──────── Extract to read

This thesis focuses on the design of statistical learning algorithms/models and
their applications to drug discovery. The two main parts of the thesis are: an
algorithm-based statistical method and a more formal model-based approach. Both
approaches can facilitate and accelerate the process of developing new drugs. A
unifying theme is the use of unsupervised methods as components of supervised
learning algorithms/models.
In the first part of the thesis, we explore a sequential screening approach, Cluster
Structure-Activity Relationship Analysis (CSARA). Sequential screening integrates
High Throughput Screening with mathematical modeling to sequentially select the
best compounds. CSARA is a cluster-based and algorithm driven method. To
gain further insight into this method, we use three carefully designed experiments
to compare predictive accuracy with Recursive Partitioning, a popular structureactivity
relationship analysis method. The experiments show that CSARA outperforms
Recursive Partitioning. Comparisons include problems with many descriptor
sets and situations in which many descriptors are not important for activity.

────────────────

(Work to be completed):
In the thesis summary, which method does CSARA outperform in the experiments? The rows have no connection to the thesis summary.

──────── Extracted entries

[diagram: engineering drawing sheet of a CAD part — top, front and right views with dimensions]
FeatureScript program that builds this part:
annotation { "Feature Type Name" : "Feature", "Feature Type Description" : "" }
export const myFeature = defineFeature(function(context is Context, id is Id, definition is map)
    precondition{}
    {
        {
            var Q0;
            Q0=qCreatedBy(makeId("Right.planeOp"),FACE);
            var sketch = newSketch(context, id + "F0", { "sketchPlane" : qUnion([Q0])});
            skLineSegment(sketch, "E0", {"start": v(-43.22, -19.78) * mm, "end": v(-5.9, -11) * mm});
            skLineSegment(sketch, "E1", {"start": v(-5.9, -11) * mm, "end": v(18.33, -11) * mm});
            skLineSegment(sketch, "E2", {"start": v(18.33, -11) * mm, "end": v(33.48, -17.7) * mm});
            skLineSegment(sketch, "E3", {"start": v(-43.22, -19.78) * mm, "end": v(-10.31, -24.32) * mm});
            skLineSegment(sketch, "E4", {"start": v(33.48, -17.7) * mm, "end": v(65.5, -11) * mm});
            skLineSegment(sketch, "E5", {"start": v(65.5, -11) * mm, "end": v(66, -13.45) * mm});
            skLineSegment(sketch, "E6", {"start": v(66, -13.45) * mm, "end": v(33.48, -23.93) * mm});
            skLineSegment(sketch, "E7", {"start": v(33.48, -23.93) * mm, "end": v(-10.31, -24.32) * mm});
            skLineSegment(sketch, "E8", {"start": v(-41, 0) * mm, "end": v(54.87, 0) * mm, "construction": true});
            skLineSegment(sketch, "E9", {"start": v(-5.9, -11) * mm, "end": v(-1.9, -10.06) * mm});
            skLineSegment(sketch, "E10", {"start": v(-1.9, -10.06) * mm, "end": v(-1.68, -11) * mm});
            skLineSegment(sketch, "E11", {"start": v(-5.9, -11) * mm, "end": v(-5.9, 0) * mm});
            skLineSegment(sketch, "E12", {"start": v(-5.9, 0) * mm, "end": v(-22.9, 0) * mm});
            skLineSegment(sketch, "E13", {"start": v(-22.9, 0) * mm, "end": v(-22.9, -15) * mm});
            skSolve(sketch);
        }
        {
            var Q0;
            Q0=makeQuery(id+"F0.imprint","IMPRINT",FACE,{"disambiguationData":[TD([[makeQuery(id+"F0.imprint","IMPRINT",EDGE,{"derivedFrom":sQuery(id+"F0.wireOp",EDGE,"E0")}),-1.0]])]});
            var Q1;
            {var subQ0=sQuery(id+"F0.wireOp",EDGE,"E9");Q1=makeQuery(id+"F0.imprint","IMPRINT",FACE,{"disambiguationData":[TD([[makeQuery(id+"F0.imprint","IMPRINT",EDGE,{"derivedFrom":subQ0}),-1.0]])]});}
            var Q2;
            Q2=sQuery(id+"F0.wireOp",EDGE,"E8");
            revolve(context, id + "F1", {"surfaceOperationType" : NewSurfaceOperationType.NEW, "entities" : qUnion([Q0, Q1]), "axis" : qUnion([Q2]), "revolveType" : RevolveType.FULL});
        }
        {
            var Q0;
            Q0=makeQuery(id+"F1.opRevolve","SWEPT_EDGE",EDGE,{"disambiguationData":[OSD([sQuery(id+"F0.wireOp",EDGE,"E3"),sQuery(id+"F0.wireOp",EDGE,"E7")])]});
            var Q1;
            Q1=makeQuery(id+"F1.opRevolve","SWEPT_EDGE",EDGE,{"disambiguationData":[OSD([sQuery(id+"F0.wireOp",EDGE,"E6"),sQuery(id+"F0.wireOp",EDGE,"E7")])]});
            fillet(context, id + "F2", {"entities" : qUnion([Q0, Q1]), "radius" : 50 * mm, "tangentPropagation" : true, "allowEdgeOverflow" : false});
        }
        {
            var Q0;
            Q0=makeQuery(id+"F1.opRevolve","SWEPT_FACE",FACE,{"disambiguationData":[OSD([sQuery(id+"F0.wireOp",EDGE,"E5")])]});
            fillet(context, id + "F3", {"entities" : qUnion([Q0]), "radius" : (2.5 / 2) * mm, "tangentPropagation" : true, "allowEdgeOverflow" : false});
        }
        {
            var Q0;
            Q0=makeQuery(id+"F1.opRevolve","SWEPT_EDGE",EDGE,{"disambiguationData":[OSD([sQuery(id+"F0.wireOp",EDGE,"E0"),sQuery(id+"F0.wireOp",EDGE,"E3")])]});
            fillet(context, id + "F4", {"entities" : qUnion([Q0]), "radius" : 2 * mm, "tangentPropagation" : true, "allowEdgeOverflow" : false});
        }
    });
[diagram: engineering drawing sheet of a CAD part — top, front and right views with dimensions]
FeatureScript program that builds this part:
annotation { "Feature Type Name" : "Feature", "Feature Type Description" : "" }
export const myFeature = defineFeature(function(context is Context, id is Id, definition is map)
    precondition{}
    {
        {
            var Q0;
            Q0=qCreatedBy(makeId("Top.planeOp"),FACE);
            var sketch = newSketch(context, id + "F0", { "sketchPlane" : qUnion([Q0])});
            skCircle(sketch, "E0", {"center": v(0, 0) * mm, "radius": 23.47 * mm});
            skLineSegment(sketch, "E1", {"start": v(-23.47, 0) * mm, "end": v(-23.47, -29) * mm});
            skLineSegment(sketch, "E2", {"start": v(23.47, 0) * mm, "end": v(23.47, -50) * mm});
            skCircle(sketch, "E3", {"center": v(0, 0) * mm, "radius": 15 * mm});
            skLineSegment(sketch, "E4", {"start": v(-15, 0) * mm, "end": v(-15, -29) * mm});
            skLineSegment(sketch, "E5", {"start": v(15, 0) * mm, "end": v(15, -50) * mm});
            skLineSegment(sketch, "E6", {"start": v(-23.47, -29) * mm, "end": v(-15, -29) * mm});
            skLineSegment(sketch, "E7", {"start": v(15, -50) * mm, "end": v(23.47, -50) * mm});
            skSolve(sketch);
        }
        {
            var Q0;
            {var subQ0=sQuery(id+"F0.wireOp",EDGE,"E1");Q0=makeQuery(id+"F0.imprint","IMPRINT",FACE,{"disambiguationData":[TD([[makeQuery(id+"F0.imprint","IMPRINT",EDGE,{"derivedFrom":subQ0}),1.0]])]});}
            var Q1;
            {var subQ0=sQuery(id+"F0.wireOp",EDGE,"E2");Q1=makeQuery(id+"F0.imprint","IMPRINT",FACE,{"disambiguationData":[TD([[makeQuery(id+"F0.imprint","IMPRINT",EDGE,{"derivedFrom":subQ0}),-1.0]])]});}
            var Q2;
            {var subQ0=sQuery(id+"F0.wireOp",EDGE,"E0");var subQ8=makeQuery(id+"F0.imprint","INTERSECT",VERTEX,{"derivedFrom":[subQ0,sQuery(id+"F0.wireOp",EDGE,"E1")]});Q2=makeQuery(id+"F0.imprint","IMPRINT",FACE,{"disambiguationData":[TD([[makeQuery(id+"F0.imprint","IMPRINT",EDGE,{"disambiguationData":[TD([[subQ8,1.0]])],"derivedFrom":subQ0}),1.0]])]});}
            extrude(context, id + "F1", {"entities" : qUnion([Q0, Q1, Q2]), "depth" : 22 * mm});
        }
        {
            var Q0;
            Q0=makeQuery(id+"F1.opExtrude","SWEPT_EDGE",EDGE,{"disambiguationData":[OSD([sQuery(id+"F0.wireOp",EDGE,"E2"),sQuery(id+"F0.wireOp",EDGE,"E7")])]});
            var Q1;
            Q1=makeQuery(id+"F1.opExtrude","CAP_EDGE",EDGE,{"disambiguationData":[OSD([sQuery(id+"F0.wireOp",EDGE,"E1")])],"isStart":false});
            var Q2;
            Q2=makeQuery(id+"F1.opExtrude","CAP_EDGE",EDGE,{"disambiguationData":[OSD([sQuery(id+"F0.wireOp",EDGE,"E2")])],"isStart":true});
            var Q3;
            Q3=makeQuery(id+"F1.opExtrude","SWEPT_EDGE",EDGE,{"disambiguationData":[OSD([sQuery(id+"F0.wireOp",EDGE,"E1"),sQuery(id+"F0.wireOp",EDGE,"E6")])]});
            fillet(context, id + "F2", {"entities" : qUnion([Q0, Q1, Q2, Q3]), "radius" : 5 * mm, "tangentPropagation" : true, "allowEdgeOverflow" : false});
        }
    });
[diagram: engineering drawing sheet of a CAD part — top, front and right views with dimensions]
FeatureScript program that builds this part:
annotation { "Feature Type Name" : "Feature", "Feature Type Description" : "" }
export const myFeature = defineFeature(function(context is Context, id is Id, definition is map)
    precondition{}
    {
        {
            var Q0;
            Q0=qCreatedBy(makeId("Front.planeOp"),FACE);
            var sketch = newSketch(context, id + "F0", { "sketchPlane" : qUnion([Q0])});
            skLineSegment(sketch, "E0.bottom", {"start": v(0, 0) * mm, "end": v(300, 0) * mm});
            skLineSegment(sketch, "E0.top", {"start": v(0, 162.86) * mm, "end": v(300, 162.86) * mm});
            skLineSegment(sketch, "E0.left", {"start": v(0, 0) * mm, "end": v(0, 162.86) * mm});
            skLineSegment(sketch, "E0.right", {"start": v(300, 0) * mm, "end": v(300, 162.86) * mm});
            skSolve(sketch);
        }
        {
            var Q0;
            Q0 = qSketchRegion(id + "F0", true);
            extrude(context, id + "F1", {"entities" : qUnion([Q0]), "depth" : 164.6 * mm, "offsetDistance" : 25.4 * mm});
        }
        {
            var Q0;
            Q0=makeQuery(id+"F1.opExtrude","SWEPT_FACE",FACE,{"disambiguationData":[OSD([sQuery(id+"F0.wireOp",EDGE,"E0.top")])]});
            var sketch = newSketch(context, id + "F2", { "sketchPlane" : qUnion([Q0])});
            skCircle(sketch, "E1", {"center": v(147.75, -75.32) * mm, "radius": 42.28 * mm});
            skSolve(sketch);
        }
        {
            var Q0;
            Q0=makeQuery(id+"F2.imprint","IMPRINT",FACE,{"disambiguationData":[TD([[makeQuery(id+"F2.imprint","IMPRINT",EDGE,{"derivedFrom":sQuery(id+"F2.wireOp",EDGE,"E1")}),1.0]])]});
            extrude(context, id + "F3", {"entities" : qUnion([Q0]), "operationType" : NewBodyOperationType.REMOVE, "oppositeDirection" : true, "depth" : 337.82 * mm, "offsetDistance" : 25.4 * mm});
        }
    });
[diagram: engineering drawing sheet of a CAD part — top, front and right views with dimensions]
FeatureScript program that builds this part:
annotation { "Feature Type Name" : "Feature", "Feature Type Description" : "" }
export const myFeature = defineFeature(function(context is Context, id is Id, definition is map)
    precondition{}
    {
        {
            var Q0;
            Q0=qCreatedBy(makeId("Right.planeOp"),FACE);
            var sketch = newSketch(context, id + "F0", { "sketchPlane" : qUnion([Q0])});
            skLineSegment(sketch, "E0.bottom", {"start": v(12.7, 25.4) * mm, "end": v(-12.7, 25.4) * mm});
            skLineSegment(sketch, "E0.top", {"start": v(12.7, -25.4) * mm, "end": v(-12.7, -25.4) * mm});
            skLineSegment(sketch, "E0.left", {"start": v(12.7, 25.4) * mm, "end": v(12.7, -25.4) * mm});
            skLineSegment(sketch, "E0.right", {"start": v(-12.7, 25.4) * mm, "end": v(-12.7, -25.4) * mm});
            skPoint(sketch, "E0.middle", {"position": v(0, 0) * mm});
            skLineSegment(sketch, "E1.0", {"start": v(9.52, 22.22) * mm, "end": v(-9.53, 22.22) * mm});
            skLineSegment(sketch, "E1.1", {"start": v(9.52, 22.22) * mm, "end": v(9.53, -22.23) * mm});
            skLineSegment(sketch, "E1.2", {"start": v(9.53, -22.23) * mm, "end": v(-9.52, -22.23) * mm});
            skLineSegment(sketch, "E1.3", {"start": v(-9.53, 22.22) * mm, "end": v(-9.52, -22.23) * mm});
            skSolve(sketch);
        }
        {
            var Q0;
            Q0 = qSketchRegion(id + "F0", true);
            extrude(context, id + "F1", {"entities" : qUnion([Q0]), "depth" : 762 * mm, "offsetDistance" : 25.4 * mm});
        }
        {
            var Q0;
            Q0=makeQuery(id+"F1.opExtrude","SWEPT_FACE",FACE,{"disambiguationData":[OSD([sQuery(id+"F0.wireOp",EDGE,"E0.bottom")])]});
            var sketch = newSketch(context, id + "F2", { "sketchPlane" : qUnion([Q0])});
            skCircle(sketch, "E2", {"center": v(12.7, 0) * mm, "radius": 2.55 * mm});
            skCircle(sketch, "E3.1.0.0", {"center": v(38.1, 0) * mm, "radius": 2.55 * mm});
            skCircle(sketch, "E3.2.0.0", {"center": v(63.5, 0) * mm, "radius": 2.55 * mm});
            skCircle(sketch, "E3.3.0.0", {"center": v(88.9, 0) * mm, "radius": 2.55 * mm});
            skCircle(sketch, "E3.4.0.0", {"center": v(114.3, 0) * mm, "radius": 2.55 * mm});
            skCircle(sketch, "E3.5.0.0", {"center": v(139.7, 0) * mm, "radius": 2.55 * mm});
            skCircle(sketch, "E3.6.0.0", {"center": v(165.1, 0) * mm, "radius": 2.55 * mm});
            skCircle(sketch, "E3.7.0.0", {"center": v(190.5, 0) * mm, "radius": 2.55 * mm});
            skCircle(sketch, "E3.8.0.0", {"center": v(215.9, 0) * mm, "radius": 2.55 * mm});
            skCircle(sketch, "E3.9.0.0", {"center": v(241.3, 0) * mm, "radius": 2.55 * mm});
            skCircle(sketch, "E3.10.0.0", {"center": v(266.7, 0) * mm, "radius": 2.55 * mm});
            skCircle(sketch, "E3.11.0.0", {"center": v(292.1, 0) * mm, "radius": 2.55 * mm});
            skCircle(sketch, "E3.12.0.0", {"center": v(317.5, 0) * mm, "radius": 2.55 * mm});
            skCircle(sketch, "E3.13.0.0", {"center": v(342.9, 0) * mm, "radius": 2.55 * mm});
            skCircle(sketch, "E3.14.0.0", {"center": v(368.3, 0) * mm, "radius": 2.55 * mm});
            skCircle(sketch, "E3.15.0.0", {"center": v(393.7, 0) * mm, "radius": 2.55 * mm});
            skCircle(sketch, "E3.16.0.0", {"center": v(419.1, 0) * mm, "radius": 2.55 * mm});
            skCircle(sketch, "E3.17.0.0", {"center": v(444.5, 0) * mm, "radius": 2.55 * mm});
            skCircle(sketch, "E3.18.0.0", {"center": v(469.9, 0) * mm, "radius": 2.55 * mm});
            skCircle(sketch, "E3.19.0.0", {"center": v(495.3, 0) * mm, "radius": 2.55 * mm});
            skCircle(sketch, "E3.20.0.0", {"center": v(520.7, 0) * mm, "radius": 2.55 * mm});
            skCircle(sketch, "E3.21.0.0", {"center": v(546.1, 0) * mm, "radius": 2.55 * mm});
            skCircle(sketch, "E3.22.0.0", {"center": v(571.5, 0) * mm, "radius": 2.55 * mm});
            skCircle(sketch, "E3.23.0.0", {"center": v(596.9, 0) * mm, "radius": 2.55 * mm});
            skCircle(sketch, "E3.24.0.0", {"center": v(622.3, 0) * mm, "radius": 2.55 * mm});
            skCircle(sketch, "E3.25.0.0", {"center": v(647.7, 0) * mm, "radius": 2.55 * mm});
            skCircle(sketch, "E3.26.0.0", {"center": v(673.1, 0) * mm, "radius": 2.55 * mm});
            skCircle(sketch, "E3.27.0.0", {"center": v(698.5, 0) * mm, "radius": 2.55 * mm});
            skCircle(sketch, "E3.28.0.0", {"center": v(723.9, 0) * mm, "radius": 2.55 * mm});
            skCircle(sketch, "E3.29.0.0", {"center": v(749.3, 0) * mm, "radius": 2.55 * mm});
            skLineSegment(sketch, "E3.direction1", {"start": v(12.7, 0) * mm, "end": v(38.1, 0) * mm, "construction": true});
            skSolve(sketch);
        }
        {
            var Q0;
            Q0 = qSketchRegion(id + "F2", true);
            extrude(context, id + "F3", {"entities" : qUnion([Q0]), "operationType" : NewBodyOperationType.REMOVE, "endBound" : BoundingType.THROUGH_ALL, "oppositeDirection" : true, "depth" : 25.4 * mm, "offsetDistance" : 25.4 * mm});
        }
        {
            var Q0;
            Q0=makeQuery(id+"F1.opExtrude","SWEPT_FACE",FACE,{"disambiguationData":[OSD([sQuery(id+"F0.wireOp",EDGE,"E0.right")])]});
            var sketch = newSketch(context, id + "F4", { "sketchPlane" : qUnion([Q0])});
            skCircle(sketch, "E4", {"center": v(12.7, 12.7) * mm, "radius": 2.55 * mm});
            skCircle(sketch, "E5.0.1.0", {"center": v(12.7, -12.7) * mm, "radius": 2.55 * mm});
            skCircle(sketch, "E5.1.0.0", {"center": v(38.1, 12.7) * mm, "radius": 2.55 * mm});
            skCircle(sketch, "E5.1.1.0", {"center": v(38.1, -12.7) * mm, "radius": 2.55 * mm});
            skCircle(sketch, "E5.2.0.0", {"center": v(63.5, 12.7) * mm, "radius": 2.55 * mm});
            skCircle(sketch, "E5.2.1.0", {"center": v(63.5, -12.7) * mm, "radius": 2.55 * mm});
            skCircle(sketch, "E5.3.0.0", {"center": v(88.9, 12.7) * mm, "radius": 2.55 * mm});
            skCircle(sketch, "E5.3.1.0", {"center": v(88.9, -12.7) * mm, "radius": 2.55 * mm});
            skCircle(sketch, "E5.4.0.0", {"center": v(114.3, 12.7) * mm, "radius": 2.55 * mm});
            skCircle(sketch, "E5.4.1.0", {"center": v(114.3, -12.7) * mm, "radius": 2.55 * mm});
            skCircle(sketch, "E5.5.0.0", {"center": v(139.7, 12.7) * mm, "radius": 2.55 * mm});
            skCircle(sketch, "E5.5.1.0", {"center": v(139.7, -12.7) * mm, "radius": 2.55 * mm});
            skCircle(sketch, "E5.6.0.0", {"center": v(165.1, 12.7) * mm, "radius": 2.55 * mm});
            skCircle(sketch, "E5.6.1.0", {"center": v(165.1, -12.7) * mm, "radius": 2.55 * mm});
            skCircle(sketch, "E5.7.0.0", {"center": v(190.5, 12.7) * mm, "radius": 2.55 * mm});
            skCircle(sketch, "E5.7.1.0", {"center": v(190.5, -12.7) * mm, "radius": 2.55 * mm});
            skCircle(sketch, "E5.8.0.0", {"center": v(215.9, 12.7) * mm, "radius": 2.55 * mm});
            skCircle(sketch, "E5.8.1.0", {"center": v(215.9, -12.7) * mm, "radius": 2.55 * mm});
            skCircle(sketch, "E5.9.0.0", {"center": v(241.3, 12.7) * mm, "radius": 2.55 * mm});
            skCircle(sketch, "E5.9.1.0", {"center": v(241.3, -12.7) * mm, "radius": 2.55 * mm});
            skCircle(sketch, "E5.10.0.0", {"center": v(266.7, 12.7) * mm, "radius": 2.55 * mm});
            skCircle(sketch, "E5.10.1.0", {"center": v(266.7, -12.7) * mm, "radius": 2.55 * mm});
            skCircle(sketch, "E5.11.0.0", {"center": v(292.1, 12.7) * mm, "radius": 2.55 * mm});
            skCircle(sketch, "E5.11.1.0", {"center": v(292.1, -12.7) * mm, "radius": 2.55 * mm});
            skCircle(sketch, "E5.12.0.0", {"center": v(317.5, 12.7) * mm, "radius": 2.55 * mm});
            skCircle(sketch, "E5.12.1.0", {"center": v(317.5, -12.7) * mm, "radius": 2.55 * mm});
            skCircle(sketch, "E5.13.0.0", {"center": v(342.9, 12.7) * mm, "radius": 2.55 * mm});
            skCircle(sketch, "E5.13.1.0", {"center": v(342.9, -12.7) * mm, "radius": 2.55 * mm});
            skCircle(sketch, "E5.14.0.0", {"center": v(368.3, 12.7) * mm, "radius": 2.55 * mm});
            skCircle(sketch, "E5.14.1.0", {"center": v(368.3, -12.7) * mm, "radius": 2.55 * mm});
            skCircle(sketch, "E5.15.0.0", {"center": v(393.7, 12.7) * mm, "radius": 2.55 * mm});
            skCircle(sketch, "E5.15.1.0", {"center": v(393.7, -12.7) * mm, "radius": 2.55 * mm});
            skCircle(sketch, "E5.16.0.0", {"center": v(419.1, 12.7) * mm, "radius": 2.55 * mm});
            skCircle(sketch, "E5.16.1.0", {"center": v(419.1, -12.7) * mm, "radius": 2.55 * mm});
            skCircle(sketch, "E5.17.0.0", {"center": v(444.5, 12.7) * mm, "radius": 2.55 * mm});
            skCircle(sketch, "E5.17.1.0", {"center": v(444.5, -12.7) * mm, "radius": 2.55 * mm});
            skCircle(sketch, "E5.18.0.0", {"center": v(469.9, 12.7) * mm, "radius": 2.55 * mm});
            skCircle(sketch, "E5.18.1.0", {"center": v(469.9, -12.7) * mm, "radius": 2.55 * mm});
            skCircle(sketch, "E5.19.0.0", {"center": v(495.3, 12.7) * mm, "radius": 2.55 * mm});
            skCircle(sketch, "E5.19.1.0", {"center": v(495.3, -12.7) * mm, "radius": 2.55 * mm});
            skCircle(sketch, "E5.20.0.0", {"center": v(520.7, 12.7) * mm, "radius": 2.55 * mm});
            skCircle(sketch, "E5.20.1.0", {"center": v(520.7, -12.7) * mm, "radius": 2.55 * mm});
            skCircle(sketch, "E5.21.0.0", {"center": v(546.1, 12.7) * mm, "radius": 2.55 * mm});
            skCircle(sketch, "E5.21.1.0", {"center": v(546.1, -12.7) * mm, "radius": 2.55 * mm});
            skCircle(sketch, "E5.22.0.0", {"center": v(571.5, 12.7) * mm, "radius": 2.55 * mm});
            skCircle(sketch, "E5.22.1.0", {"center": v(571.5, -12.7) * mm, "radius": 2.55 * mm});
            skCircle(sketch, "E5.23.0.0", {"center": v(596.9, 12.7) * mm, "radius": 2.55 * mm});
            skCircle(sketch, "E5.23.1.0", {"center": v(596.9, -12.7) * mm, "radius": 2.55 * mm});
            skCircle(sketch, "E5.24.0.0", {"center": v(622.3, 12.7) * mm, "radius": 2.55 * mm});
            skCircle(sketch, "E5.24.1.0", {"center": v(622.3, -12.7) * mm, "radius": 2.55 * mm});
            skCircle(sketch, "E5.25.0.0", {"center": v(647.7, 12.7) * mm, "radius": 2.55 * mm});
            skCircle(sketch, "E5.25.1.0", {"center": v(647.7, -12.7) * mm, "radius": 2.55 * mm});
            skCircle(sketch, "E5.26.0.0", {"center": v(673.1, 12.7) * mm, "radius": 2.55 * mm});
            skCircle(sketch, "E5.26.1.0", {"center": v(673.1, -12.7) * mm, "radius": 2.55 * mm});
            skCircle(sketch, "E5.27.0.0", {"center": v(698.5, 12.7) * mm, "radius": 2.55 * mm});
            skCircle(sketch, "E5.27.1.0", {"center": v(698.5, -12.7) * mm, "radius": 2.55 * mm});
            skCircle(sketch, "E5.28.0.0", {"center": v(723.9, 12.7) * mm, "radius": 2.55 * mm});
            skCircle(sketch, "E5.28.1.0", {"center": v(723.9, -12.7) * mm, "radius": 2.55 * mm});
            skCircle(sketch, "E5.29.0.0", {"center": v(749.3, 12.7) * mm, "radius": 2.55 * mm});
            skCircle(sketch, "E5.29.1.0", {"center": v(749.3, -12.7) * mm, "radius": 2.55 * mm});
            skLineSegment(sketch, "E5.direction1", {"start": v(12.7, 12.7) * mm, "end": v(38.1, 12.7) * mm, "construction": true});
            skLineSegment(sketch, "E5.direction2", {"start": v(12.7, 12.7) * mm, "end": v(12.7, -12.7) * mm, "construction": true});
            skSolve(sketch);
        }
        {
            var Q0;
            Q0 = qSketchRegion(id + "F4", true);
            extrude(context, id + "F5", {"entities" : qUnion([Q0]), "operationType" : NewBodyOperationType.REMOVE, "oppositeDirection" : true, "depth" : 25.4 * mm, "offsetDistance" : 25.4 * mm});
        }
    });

────────────────

(Response box):
Recursive Partitioning